Why did an individual who has never blogged, tweeted, or facebooked (is this the term?) decide to apply to a new interreligious initiative that will exist almost exclusively in the online world? Great question.
Admittedly, I am this individual who, until 2 weeks ago, never did anything online. But, when I received an email (ok, so I did email…) from a friend about the soon to be launched “State of Formation,” I eagerly jumped in. I guess the attraction to what could be happening here was simply too great to resist. I believe that we, those who are a part of this ever growing community, are truly embarking on something unique. As we get to know each other over the next few months I believe we will be, in many ways, defining what “interreligious dialogue 2.0” will look like in the future. For what it’s worth, here’s my top 2 wish list (1,000 word limits are tough!) on where I hope we will be going.
1. Interreligious dialogue 2.0 won’t be done exclusively by the established religious professionals nor will it be done only by the up-and-coming thinkers. Interreligious dialogue 2.0 will be a collaborative and meaningful process of learning by both sides. In other words, I think that we, those who are a part of State of Formation, have something valuable to offer as we reflect with our fresh eyes (rookie eyes?) on how our learning can be applied to interreligious issues. But, I also think that those who have gone ahead of us are ahead of us for good reasons, and I am just as excited to see what the established leaders will learn from us as I am about what we will learn from them.

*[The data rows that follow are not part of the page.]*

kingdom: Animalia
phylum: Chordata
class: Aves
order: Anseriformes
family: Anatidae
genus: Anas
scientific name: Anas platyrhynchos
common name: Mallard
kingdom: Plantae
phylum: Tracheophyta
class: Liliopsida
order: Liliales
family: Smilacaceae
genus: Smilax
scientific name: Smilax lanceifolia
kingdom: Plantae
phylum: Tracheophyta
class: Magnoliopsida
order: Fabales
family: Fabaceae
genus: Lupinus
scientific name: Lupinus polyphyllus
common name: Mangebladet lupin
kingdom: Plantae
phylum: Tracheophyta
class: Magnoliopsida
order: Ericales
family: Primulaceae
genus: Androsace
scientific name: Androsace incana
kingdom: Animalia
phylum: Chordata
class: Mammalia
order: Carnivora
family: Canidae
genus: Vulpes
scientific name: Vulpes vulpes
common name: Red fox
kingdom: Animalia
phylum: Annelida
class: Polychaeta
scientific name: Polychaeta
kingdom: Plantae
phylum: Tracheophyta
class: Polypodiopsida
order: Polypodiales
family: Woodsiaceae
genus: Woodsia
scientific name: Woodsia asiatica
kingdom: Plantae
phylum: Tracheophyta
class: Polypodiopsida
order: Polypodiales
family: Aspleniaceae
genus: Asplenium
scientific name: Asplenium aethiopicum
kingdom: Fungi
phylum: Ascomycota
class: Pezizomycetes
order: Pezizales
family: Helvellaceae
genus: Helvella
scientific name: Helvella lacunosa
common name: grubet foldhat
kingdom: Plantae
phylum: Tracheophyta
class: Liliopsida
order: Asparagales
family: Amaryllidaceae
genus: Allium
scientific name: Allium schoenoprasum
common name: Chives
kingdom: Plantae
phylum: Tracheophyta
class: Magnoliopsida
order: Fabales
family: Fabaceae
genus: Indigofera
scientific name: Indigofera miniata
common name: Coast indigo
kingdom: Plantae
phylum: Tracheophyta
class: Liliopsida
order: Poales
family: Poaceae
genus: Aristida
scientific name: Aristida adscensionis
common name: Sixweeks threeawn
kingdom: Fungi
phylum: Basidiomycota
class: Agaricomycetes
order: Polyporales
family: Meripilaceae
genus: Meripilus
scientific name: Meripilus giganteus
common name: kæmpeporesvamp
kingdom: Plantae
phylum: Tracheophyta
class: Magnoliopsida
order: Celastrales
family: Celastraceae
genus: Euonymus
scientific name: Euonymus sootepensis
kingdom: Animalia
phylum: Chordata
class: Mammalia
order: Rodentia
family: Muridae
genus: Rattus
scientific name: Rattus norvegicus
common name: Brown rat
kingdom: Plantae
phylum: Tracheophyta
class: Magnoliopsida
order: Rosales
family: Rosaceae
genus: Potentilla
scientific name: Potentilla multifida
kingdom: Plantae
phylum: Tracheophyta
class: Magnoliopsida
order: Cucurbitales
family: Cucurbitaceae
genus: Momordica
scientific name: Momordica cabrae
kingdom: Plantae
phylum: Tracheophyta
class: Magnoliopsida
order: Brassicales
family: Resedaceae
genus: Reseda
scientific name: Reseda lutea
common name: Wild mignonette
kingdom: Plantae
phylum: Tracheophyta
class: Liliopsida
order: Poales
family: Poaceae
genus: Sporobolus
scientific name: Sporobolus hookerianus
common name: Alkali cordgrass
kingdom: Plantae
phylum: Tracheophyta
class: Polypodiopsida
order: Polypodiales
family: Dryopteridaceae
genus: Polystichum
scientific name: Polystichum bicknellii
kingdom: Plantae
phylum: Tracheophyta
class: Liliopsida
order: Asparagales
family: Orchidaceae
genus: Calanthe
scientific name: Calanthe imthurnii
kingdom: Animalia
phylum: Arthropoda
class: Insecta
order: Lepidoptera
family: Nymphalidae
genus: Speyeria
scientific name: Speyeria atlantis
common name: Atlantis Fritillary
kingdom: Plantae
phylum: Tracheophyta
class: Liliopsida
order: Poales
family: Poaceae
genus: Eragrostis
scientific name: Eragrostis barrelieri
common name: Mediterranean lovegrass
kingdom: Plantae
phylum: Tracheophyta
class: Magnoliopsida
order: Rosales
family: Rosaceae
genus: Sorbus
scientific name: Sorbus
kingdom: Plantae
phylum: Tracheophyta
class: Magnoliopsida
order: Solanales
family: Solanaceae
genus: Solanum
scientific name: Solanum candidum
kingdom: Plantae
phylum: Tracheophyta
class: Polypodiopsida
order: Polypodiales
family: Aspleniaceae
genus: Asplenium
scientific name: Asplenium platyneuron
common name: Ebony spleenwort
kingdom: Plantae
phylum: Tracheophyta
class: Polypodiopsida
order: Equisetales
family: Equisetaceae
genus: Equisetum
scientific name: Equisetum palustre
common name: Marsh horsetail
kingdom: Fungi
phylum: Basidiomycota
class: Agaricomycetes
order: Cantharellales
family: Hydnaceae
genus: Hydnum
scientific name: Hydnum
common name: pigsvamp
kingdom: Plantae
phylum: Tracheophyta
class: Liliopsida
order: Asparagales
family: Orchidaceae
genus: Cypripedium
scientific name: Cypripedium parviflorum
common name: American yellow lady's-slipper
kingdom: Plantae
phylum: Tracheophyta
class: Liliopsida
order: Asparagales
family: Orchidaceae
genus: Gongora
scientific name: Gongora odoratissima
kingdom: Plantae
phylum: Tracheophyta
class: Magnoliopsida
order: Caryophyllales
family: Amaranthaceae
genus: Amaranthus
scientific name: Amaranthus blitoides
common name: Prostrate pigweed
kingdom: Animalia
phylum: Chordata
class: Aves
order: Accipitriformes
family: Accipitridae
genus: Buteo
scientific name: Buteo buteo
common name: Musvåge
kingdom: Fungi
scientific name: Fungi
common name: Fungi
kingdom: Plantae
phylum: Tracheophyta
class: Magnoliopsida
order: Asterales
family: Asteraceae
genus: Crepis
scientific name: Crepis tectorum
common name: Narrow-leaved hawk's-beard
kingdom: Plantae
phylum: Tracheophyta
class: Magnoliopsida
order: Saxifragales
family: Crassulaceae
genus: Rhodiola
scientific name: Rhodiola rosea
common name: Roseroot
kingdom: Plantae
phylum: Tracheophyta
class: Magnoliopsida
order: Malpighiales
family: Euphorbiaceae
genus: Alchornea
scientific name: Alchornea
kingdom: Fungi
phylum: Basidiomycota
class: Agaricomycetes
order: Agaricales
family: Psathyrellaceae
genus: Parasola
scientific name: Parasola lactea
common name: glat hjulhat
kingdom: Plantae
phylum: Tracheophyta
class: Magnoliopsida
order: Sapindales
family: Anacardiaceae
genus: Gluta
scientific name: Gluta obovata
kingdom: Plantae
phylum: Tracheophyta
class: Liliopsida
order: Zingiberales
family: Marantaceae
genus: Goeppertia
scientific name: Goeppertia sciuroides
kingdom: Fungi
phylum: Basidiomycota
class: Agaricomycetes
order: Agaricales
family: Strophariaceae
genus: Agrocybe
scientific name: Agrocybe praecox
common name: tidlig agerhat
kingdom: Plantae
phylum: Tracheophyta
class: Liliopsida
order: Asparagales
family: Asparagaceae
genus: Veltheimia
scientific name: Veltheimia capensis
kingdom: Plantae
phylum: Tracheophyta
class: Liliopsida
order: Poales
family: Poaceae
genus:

2. Interreligious dialogue 2.0 will take seriously both the intra and inter religious elements of dialogue. I currently would describe myself as a progressive Protestant who works at a conservative Baptist church when I am not attending the nation’s flagship Catholic school…in other words, I often get confused of “who” I am representing when I come to the interreligious table! Despite such confusion, however, I can’t help but believe that whenever you or I sit at the table of interreligious dialogue we are all a part of rich and varied traditions that are at times interested and, more often than you or I would wish, at times uninterested in what is occurring at the table. With the risk of being overly simplistic: if the 60 or so of us make great interreligious advancements together but are routinely ignored by the 6 billion we represent…can we still call what we have accomplished “advancements”? After all, what good is accomplished if interreligious dialogue is done by religious/academic professionals in a language not understood by religious laity/non-academics? Advancements must be translatable to be effective.
Several years ago, after a phenomenal time of dialogue in a classroom with several Islamic, Christian, and Jewish classmates I attempted to share (perhaps “recreate” is a more apt term) what we had accomplished with members of my church. Although I was somewhat prepared for their response, I was taken by surprise by the overwhelming “why should we waste our time doing that?” sentiments that I encountered. To return to my original point, the language of the classroom became distorted and unrecognizable when it was translated to the Church. Clearly- as the “bridge” between the two worlds, I had my work cut out for me! I am hopeful that those of us within the interreligious dialogue 2.0 landscape would each work as fervently to bring our reluctant friends within our tradition to the table as we will be working to bridge the divide with our interreligious other. After all- the more at the table, the better!
So…what do you think? What are your secret wishes and desires about what the 2.0 landscape will look like? What needs to change, and what needs to remain?
(Kudos to Chris and his team for getting the ball rolling. I can’t wait to see where we all will wind up!)